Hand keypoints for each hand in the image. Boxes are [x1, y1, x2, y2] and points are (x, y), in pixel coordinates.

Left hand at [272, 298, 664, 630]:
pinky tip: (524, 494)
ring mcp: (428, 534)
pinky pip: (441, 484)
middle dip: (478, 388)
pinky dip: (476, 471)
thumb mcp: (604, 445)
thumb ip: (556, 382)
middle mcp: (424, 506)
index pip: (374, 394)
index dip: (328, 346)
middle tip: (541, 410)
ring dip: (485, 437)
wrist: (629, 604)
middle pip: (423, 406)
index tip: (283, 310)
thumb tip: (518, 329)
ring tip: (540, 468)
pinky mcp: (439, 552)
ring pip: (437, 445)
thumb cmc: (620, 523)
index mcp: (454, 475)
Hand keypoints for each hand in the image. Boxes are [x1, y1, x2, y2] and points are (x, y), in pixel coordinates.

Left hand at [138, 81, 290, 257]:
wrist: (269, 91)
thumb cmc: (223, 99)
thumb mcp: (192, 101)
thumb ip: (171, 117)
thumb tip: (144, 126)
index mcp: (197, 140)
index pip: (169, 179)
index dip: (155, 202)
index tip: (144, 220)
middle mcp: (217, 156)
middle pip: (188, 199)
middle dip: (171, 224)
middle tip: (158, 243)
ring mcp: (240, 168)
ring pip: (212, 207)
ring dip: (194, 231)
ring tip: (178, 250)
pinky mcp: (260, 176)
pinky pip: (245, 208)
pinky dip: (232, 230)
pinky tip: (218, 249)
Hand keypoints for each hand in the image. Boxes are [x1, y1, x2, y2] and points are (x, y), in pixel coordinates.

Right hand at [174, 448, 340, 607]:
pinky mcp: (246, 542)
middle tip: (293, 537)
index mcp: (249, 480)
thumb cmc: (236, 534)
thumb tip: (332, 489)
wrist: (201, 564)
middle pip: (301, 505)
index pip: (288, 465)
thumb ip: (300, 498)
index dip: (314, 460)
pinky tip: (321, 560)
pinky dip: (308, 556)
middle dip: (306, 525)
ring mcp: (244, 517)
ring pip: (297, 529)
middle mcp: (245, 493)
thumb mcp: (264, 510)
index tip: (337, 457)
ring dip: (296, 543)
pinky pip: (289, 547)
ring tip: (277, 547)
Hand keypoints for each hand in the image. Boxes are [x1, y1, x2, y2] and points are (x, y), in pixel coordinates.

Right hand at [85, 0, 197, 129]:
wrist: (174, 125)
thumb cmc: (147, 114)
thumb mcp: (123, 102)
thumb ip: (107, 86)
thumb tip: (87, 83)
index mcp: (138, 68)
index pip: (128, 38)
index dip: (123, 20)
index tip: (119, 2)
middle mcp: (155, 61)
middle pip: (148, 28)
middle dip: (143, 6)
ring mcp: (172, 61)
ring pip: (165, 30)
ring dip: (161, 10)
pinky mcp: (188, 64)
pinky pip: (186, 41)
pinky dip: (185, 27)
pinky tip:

--------------------

> **WORK ORDER**
What this exercise asks for is an exact copy of all the records.

> **RESPONSE TO THE TASK**
Hand keypoints for each hand in the image. Boxes are [x1, y1, x2, y2] and points are (x, y), in pixel coordinates.

Left hand at [272, 298, 664, 630]:
pinky tip: (524, 494)
ring mcp: (428, 534)
pinky pip: (441, 484)
middle dip: (478, 388)
pinky dip: (476, 471)
thumb mcp: (604, 445)
thumb ip: (556, 382)
middle mcp: (424, 506)
index pip: (374, 394)
index dip: (328, 346)
middle tip: (541, 410)
ring dip: (485, 437)
wrist: (629, 604)
middle pip: (423, 406)
index tip: (283, 310)
thumb tip: (518, 329)
ring tip: (540, 468)
pinky mcp: (439, 552)
ring pip: (437, 445)
thumb cmc: (620, 523)
index mcp: (454, 475)
Hand keypoints for each hand in the image. Boxes are [x1, y1, x2, y2] and points are (x, y), in pixel coordinates.

Left hand at [138, 81, 290, 257]:
wrist: (269, 91)
thumb cmc: (223, 99)
thumb mcp: (192, 101)
thumb ip: (171, 117)
thumb tip: (144, 126)
index mcp: (197, 140)
index pip: (169, 179)
index dip: (155, 202)
index tip: (144, 220)
middle mcp: (217, 156)
middle pip: (188, 199)
middle dip: (171, 224)
middle tip: (158, 243)
ring mcp: (240, 168)
ring pip: (212, 207)
ring dip: (194, 231)
ring tip: (178, 250)
pinky mcp: (260, 176)
pinky pip: (245, 208)
pinky dip: (232, 230)
pinky tip: (218, 249)
Hand keypoints for each hand in the image. Boxes are [x1, y1, x2, y2] and points are (x, y), in pixel coordinates.

Right hand at [174, 448, 340, 607]:
pinky mcp: (246, 542)
middle tip: (293, 537)
index mcp: (249, 480)
thumb cmc: (236, 534)
thumb tip: (332, 489)
wrist: (201, 564)
middle pip: (301, 505)
index pip: (288, 465)
thumb ip: (300, 498)
index dip: (314, 460)
pinky tip: (321, 560)
pinky dip: (308, 556)
middle dip: (306, 525)
ring mcp: (244, 517)
ring pip: (297, 529)
middle mcp: (245, 493)
thumb mcp: (264, 510)
index tip: (337, 457)
ring dip: (296, 543)
pinky pip: (289, 547)
ring tip: (277, 547)
Hand keypoints for each hand in the image. Boxes are [x1, y1, x2, y2] and points are (x, y), in pixel coordinates.

Right hand at [85, 0, 197, 129]:
wrist: (174, 125)
thumb cmc: (147, 114)
thumb mcp: (123, 102)
thumb ip: (107, 86)
thumb tip: (87, 83)
index mcp: (138, 68)
index pip: (128, 38)
index dip: (123, 20)
index tip: (119, 2)
middle mcp: (155, 61)
middle pip: (148, 28)
middle dip: (143, 6)
ring mcp: (172, 61)
ring pip: (165, 30)
ring dip: (161, 10)
pinky mcp: (188, 64)
pinky pip: (186, 41)
pinky dip: (185, 27)
pinky tip:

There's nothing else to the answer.